Can't figure out how to compute spectral properties of a .wav file

Question

I am trying to figure out the mean frequency and the Q25 and Q75 values for a sound clip, but am running into issues (mainly due to my lack of mathematical and DSP knowledge).

I'm going off of this answer, and am running into issues combining the code in that answer with reading a .wav file.

Here is the code I'm using to record...

def record_sample(file):
    # Audio Recording
    CHUNK = 1024
    FORMAT = pyaudio.paInt16
    CHANNELS = 2
    RATE = 44100
    RECORD_SECONDS = 5
    pa = pyaudio.PyAudio()

    # Record sample.
    stream = pa.open(format=FORMAT, channels=CHANNELS, rate=RATE, input=True, frames_per_buffer=CHUNK)
    frames = []
    for _ in range(int(RATE / CHUNK * RECORD_SECONDS)):
        data = stream.read(CHUNK)
        frames.append(data)
    stream.stop_stream()
    stream.close()

    # Save to wave file.
    wf = wave.open(file, "wb")
    wf.setnchannels(CHANNELS)
    wf.setsampwidth(pa.get_sample_size(FORMAT))
    wf.setframerate(RATE)
    wf.writeframes(b''.join(frames))
    wf.close()

That all works fine. Here is the code I have for computing mean frequency, Q25, and Q75...

def spectral_properties(file):
    # Note: scipy.io.wavfile.read
    fs, data = wavfile.read(file)
    spec = np.abs(np.fft.rfft(data))
    freq = np.fft.rfftfreq(len(data), d=1 / fs)
    spec = np.abs(spec)
    amp = spec / spec.sum()
    amp_cumsum = np.cumsum(amp)
    Q25 = freq[len(amp_cumsum[amp_cumsum <= 0.25]) + 1]
    Q75 = freq[len(amp_cumsum[amp_cumsum <= 0.75]) + 1]
    print((freq * amp).sum(), Q25, Q75)

And the error that it is producing...

File "/home/horner/workspace/school/ML/machine-learning-project-mdx97/program/audio.py", line 65, in spectral_properties
    Q75 = freq[len(amp_cumsum[amp_cumsum <= 0.75]) + 1]
IndexError: index 298981 is out of bounds for axis 0 with size 110081

`len(amp_cumsum[amp_cumsum <= 0.75]) + 1` is `298981` while the length of the array `freq` is only `110081`. You're asking for an index which doesn't exist in `freq`. — kevinkayaks, Apr 16 '19 at 21:25
yes. so what about how I'm reading data from the wavfile is causing this? The answer I linked gives the code for calculating all the spectral properties, but doesn't really explain what format my audio data needs to be in when I do the first fft. — mdx97, Apr 16 '19 at 21:50

blubberdiblub · Answer 1 · 2019-04-17T05:28:48.993

Note that you have 2 channels, which means you're getting a 2-dimensional data. Your current version just flattens the array during some of the operations, which is why it appears to have too many elements.

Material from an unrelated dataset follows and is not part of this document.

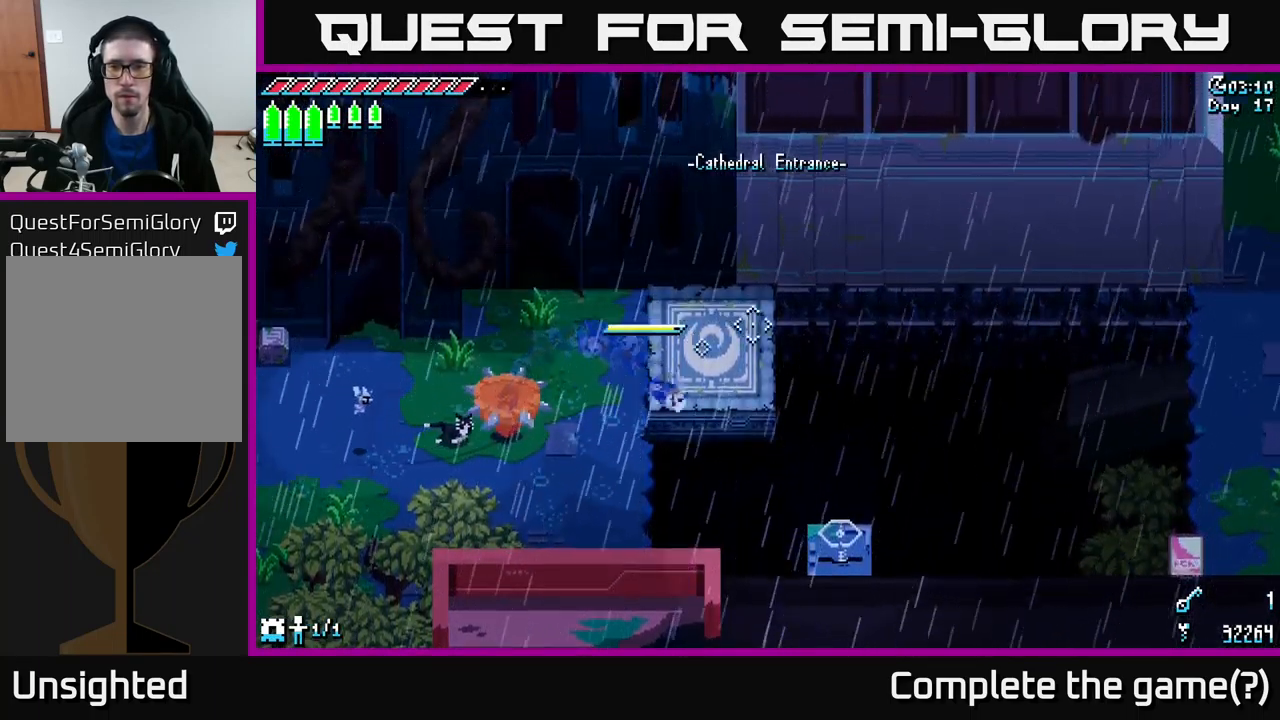
{"buttons": [], "left_stick": "up-right", "right_stick": "up-right", "events": [[300, "left_stick", "up-right"]]}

There are 2 ways to solve the problem. The first is to use just one of the channels:

def spectral_properties(filename):

    fs, data = wavfile.read(filename)

    # use the first channel only
    if data.ndim > 1:
        data = data[:, 0]

    spec = np.abs(np.fft.rfft(data))
    freq = np.fft.rfftfreq(len(data), d=1/fs)

    assert len(spec) == len(freq)

    amp = spec / spec.sum()
    amp_cumsum = amp.cumsum()

    assert len(amp_cumsum) == len(freq)

    q25 = freq[len(amp_cumsum[amp_cumsum < 0.25])]
    q75 = freq[len(amp_cumsum[amp_cumsum < 0.75])]

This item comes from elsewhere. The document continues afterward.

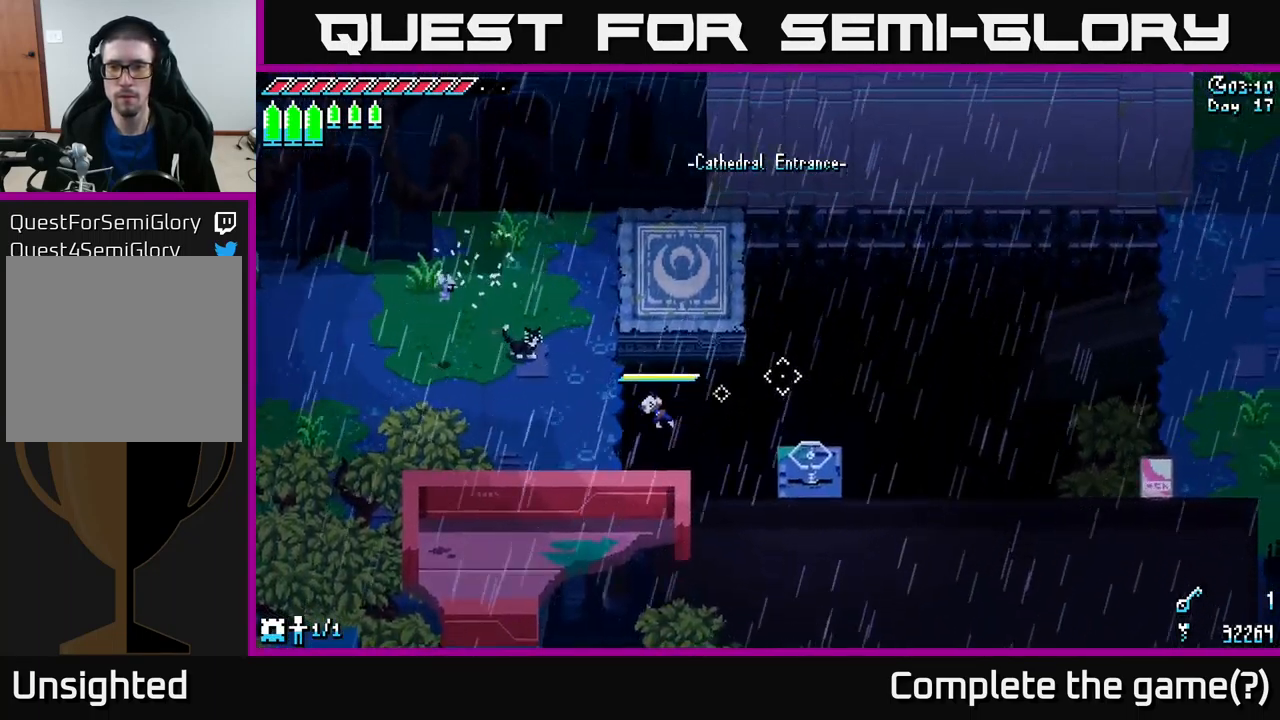
{"buttons": [], "left_stick": "right", "right_stick": "right", "events": [[133, "L2", "down"], [200, "L2", "up"], [217, "left_stick", "center"], [383, "right_stick", "right"], [467, "left_stick", "right"]]}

    return (freq * amp).sum(), q25, q75


avg, q25, q75 = spectral_properties('foobar.wav')
print(avg, q25, q75)

The second one is to keep the channels and to tell the numpy functions along which axis they are supposed to operate. This also means that calculating the quartiles gets less trivial, as you need to find them separately for each channel, but it looks nearly as easy as before due to Python's list comprehensions:

def spectral_properties(filename):

    fs, data = wavfile.read(filename)

    # determine number of channels
    num_channels = data.shape[1]

    spec = np.abs(np.fft.rfft(data, axis=0))
    freq = np.fft.rfftfreq(len(data), d=1/fs)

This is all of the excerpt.